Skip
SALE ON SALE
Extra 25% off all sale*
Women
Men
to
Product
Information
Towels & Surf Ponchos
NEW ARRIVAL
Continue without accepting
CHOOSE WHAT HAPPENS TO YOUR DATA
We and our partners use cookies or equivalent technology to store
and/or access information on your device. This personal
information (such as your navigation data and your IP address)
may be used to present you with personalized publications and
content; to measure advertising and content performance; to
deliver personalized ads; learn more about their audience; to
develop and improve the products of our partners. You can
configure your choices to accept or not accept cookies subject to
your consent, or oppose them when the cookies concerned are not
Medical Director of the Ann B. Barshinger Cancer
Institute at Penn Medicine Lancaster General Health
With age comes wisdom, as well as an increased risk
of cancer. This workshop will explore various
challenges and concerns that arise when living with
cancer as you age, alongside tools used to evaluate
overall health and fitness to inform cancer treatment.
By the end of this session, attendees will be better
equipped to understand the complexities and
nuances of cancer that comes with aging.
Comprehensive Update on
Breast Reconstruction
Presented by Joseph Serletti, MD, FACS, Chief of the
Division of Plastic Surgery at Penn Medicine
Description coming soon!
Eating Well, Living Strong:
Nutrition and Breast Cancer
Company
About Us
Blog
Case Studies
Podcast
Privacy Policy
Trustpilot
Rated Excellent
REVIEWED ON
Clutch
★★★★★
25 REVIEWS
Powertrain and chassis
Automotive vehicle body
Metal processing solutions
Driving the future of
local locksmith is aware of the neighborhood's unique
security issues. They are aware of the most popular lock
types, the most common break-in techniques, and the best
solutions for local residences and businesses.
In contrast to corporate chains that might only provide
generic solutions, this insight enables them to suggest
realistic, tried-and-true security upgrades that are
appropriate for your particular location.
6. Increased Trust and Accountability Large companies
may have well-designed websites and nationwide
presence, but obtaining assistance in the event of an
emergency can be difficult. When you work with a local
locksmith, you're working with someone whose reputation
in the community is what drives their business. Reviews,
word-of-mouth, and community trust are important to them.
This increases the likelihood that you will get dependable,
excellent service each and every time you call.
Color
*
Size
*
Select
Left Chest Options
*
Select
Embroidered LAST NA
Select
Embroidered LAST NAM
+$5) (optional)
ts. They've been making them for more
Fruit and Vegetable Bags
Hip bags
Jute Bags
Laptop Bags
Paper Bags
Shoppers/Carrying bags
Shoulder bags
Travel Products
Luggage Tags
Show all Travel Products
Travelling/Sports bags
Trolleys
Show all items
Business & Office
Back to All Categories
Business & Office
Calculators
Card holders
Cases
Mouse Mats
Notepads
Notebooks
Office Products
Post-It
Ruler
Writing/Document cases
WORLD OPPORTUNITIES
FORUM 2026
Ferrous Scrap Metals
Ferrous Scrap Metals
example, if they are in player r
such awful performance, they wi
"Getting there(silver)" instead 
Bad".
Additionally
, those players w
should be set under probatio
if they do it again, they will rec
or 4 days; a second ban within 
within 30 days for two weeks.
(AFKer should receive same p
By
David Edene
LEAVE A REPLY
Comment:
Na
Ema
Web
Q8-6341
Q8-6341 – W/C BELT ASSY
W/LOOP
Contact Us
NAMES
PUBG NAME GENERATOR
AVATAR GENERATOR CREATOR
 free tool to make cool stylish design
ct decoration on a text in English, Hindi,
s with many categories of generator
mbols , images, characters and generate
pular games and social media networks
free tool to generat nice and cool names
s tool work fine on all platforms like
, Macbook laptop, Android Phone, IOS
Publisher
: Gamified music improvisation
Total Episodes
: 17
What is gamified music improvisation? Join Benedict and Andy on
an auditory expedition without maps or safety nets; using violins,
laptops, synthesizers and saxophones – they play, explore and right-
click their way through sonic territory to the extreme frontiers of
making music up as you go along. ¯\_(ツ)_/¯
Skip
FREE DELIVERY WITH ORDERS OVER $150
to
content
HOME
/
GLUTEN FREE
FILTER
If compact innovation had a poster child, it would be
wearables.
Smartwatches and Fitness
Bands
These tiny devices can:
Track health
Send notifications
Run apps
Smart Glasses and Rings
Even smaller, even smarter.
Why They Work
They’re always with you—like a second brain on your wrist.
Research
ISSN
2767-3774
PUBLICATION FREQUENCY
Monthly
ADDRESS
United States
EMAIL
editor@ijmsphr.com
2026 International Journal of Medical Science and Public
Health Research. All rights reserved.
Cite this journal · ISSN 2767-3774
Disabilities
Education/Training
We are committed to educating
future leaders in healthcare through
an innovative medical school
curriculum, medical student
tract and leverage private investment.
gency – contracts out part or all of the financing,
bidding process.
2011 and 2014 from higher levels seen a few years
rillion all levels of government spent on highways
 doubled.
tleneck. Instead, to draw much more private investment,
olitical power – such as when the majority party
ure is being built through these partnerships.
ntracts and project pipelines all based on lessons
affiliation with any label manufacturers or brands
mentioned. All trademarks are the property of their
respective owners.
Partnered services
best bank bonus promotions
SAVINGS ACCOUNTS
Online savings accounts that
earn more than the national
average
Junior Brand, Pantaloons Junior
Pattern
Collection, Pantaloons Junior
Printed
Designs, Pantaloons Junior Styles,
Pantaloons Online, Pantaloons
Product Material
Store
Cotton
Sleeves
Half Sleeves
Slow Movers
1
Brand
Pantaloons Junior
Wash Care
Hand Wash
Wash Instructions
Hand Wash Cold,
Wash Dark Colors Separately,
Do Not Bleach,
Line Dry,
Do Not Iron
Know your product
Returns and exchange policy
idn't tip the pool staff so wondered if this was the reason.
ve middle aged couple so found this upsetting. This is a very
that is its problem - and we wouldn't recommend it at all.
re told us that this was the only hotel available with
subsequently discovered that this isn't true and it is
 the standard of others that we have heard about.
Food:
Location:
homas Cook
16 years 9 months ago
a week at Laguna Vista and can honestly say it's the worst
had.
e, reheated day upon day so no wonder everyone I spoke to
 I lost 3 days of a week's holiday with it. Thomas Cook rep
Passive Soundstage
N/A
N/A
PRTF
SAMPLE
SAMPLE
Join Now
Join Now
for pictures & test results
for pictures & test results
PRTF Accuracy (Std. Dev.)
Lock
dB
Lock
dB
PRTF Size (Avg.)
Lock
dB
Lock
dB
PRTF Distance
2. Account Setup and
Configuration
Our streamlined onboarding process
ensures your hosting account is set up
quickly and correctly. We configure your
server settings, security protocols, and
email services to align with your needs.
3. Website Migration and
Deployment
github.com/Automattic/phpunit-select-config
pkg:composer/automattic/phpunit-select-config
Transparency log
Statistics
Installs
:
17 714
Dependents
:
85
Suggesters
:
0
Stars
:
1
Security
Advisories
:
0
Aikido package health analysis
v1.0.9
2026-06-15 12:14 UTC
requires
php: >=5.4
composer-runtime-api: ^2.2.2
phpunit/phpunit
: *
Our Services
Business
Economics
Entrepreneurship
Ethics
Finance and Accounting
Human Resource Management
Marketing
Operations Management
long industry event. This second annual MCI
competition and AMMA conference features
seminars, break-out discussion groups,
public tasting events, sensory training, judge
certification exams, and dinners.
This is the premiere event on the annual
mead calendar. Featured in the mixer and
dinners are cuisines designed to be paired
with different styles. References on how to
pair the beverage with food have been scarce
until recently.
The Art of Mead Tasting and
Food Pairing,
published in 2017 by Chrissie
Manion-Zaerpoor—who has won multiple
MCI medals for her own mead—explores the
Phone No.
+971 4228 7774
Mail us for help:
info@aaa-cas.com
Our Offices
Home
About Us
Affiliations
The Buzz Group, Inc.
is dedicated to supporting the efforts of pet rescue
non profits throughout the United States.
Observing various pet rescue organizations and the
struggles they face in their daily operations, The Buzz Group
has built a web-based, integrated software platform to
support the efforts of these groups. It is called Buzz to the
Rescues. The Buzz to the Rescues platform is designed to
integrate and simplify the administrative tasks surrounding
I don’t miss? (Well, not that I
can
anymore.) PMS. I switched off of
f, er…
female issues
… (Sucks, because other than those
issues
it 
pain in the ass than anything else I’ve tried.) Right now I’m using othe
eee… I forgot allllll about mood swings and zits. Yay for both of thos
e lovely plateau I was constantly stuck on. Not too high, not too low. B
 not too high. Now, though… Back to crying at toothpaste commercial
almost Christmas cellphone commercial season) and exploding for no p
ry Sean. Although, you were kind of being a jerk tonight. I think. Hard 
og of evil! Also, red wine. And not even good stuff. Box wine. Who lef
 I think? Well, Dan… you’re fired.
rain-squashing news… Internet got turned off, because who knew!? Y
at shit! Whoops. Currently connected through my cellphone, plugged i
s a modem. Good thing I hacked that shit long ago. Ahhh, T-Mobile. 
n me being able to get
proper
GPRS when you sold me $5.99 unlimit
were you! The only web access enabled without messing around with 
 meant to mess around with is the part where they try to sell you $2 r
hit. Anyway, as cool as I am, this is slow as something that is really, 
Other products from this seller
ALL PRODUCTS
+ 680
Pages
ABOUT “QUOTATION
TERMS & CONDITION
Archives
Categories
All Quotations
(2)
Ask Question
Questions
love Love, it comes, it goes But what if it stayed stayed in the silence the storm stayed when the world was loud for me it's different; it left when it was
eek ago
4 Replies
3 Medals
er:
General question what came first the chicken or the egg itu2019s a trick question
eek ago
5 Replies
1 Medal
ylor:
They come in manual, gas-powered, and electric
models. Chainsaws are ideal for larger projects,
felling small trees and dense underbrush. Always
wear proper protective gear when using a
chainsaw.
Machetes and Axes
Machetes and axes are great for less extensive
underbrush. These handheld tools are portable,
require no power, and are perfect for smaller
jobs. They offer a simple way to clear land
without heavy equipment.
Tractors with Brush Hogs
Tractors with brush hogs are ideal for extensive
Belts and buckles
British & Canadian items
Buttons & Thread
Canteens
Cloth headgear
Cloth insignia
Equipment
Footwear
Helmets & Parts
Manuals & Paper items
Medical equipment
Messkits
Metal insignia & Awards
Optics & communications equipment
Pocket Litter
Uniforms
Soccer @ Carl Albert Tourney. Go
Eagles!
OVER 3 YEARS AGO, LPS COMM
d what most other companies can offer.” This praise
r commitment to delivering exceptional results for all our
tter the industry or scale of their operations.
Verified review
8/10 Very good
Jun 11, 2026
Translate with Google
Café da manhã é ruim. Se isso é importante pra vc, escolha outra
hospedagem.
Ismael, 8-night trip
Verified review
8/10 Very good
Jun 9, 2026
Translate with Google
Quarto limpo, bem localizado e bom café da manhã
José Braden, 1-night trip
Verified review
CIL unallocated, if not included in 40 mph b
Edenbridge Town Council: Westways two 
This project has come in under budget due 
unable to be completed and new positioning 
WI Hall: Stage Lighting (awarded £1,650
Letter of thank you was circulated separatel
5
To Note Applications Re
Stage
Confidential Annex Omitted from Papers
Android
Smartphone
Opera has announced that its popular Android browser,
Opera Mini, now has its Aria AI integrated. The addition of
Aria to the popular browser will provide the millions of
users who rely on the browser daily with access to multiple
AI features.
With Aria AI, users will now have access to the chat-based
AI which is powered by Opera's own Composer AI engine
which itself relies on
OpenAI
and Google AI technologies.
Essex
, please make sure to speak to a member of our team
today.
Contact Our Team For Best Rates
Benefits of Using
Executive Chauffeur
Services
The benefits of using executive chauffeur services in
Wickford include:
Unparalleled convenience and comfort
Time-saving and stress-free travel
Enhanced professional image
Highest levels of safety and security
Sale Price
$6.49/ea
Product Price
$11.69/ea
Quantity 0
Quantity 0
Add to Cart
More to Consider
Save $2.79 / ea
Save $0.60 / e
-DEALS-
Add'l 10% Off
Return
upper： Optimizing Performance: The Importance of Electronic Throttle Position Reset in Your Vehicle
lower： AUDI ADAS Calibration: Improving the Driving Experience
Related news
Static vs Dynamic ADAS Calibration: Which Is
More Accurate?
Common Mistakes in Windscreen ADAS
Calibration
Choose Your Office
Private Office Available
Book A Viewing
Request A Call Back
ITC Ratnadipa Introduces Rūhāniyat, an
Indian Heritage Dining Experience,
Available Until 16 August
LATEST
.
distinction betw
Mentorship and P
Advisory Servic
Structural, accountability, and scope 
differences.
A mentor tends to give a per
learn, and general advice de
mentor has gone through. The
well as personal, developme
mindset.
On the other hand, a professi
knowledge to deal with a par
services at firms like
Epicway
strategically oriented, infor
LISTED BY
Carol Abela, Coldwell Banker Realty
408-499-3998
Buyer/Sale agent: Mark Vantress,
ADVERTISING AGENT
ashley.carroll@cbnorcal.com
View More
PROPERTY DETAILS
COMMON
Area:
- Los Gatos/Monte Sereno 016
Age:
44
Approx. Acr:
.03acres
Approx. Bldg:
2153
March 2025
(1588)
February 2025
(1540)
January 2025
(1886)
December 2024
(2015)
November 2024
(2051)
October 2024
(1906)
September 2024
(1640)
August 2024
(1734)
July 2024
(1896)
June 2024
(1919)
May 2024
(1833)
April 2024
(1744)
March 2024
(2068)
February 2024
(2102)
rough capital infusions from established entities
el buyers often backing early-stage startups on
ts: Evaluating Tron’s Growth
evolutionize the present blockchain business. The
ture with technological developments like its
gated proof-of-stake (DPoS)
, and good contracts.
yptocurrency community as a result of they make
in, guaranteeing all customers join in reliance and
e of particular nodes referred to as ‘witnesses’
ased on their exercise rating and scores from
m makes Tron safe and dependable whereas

□ □ □

- **PROBLEM DESCRIPTION**: Check each line of the records above for "news", and copy those that have it.

- **PROBLEM SOLUTION**:
rain-squashing news… Internet got turned off, because who knew!? Y
Related news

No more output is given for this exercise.